Try it
Looking at the listing beneath, work out how many lines hold "Thailand" and report only that figure.
___
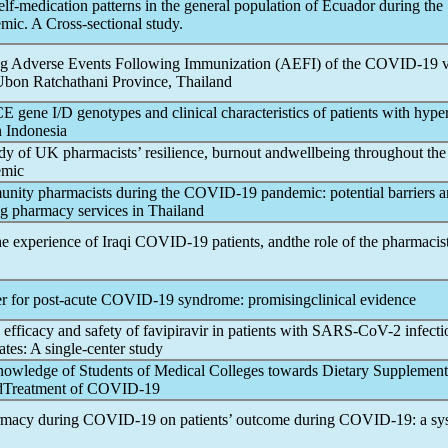
elf-medication patterns in the general population of Ecuador during the
emic
. A Cross-sectional study.
ing Adverse Events Following Immunization (AEFI) of the
COVID-19
v
Ubon Ratchathani Province, Thailand
E gene I/D genotypes and clinical characteristics of patients with hype
 Indonesia
udy of UK pharmacists’ resilience, burnout andwellbeing throughout the
emic
unity pharmacists during the
COVID-19
pandemic
: potential barriers 
g pharmacy services in Thailand
e experience of Iraqi
COVID-19
patients, andthe role of the pharmacis
r for post-acute
COVID-19
syndrome: promisingclinical evidence
efficacy and safety of favipiravir in patients with
SARS-CoV
-2 infecti
tes: A single-center study
nowledge of Students of Medical Colleges towards Dietary Supplemen
dTreatment of
COVID-19
armacy during
COVID-19
on patients’ outcome during
COVID-19
: a sy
___
Reply
2